Ce qui change aussi avec bonheur c’est la présence, on peut même dire l’arrivée de l’humour dans la série. L’ambiance « so british » recherchée par Jacobs n’a pas poussé son créateur à inclure l’humour dans la série qu’il soit britannique ou belge d’ailleurs. « Dans les albums de Jacobs, l’humour n’est pas fréquent. J’en ai ajouté un soupçon et j’en profite pour régler mes comptes avec les deux héros », avoue Jean Van Hamme. L’humour est versé comme une larme de whisky. Jean Van Hamme connait les ressorts de la mécanique jacobsienne. Il s’en amuse et incise quelques fantaisies comme avec Marge, collaboratrice zélée prête à faire don de son corps pour sa Gracieuse Majesté. Un pas de côté qui permet au récit de se situer au-delà de la simple copie façon Jacobs. Une distanciation faisant passer subtilement l'album dans le registre de l’hommage.

Jean Van Hamme, scénariste du Dernier Espadon (Paris, nov. 2021 / Photo F. Forget).

Le roastbeef est trop cuit

Résumons donc ce Dernier Espadon. Des nazis alliés à des républicains irlandais, un projet d’attentat touchant au symbole de l’Empire, un engin patrimonial de l’univers de Jacobs et des références respectueuses ou amusées à l’album Le Secret de l’Espadon. Teun Berserik et Peter Van Dongen sont pour l’occasion les deux dessinateurs. Le duo a réalisé précédemment deux tomes de la série avec La Vallée des immortels. Leurs traits progressent au fil des tomes et ils font encore une fois dignement leur travail.
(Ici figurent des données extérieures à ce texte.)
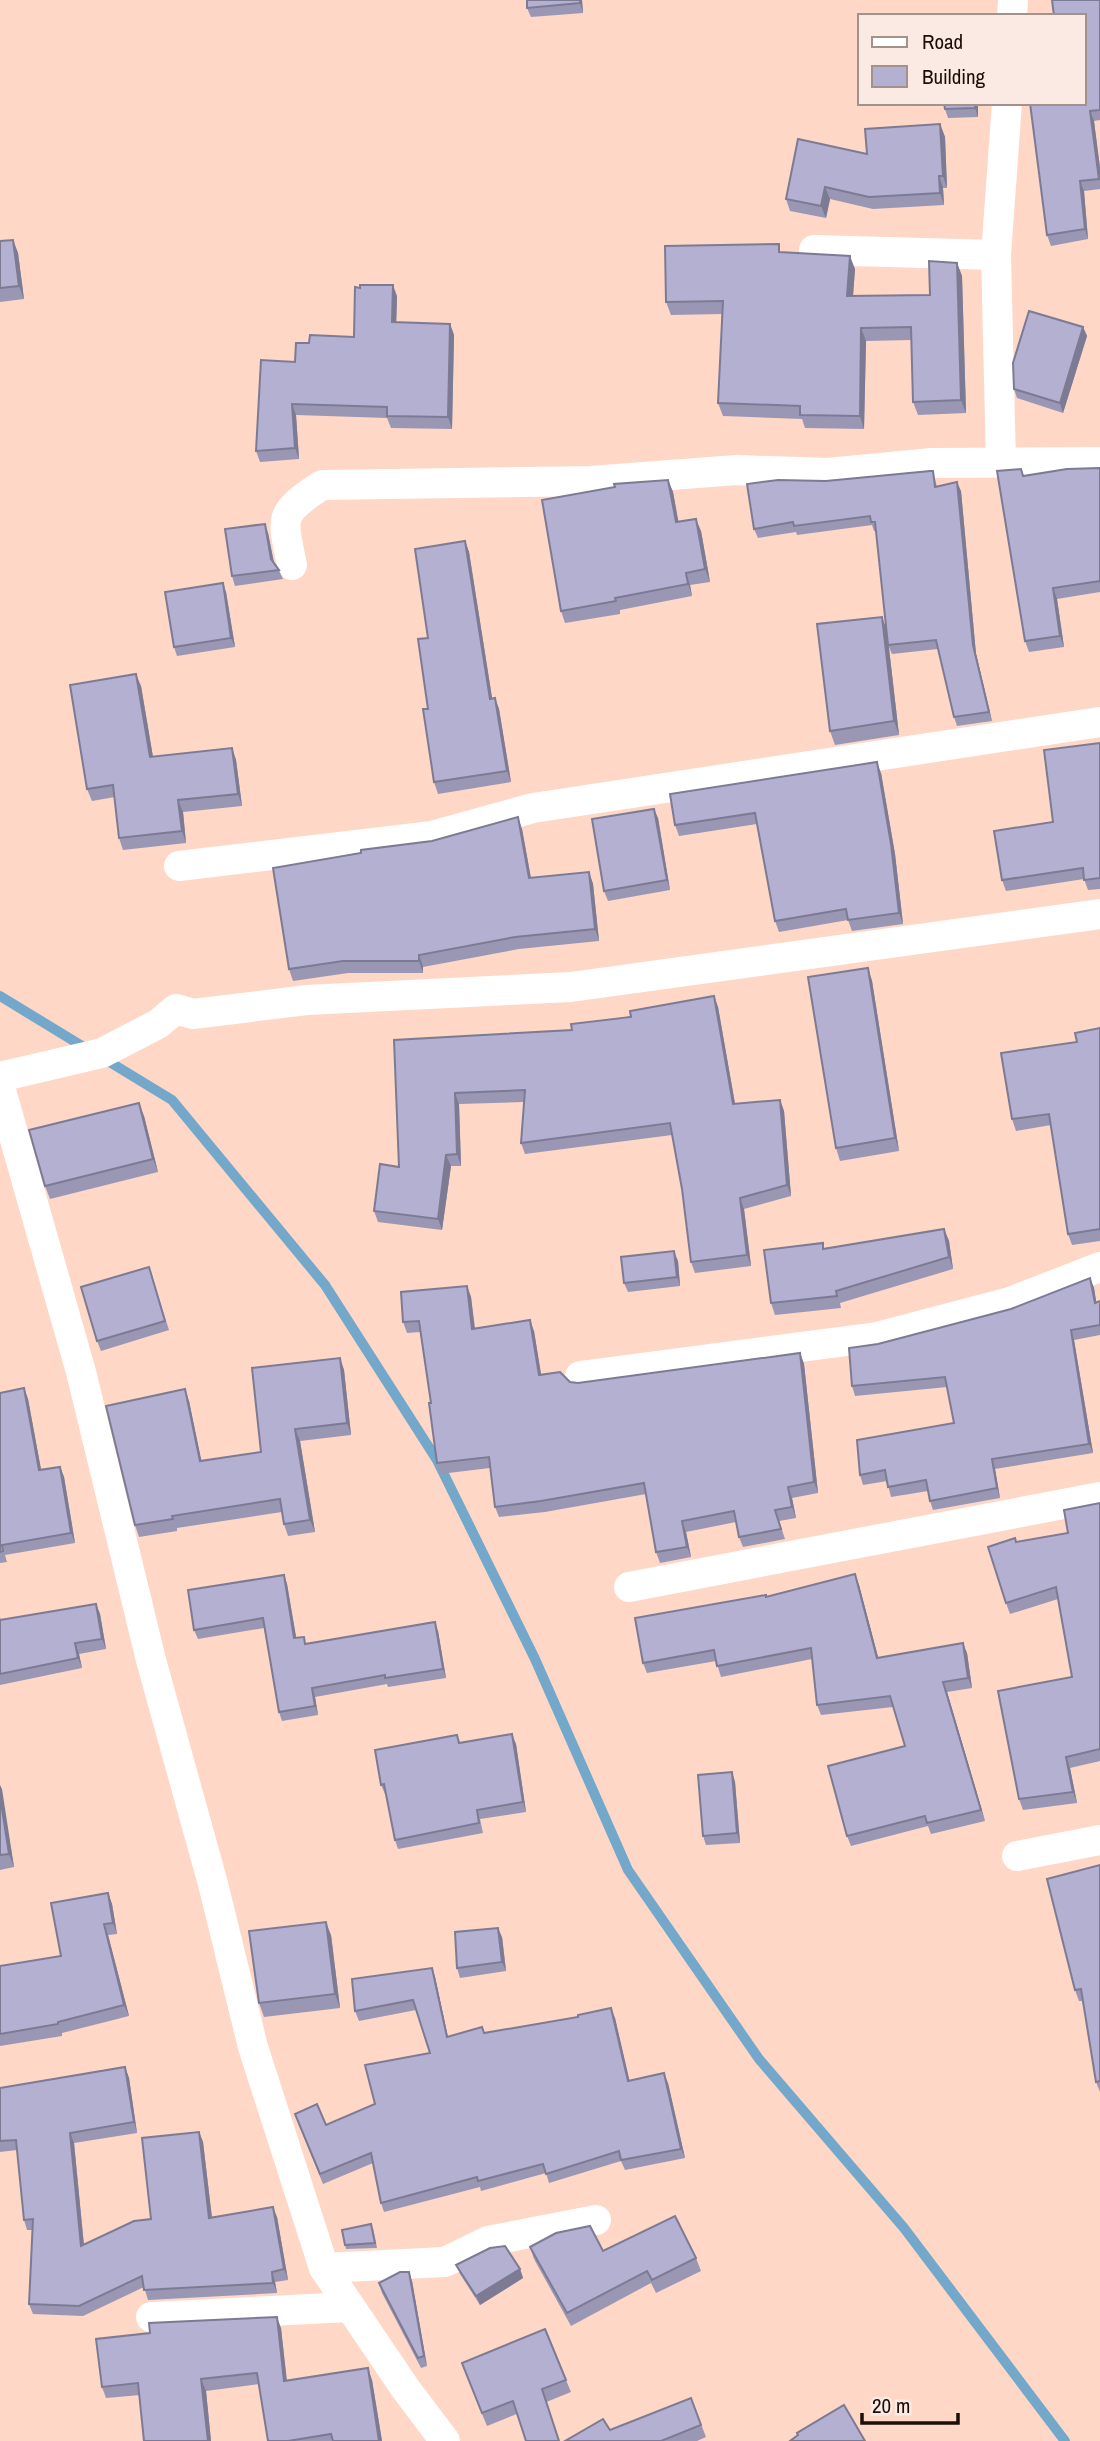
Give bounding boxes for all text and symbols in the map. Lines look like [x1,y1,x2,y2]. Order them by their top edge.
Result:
legend [858,14,1086,105]
text: Road [922,27,963,56]
text: Building [922,62,986,91]
scale bar [862,2382,958,2426]
text: 20 m [872,2391,910,2420]

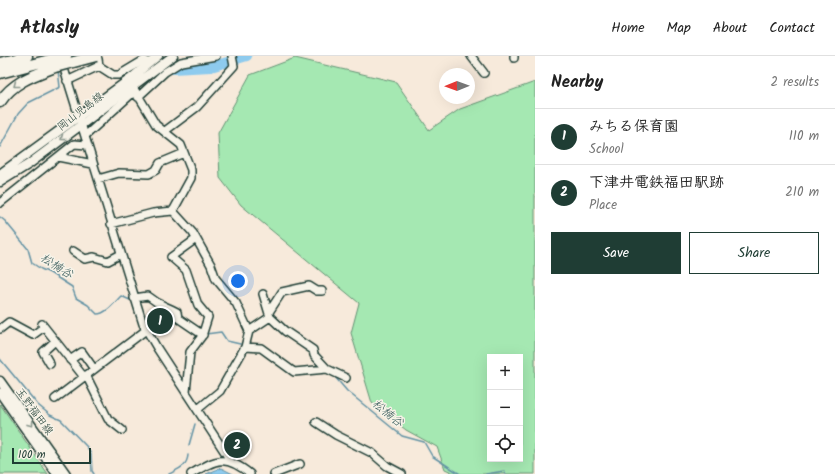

La recette du Dernier Espadon semble donc excellente, meilleure que celle du Centaur Club, le club chic de Blake et Mortimer où le roastbeef anglais est toujours trop cuit.

Première case de la 28e aventure de Blake et Mortimer (Editions Blake et Mortimer).

Dans le tiercé gagnant après Jacobs

Ce 28e tome fait incontestablement partie des trois meilleurs albums après le décès de Jacobs en 1987 à 83 ans. En 2019, il y a eu Le Dernier Pharaon dont le brillant François Schuiten a assuré le dessin et une partie du scénario. Avant, en 1996, il y avait eu L’Affaire Francis Blake du regretté Ted Benoit au dessin. Certainement l’album le plus réussi graphiquement, succès critique et commercial qui a relancé la série avec, au scénario, déjà un certain Jean Van Hamme.

Le Dernier Espadon. Blake et Mortimer Tome 28.  Jean Van Hamme, Teun Berserik et Peter Van Dongen. Editions Blake et Mortimer. 16 euros.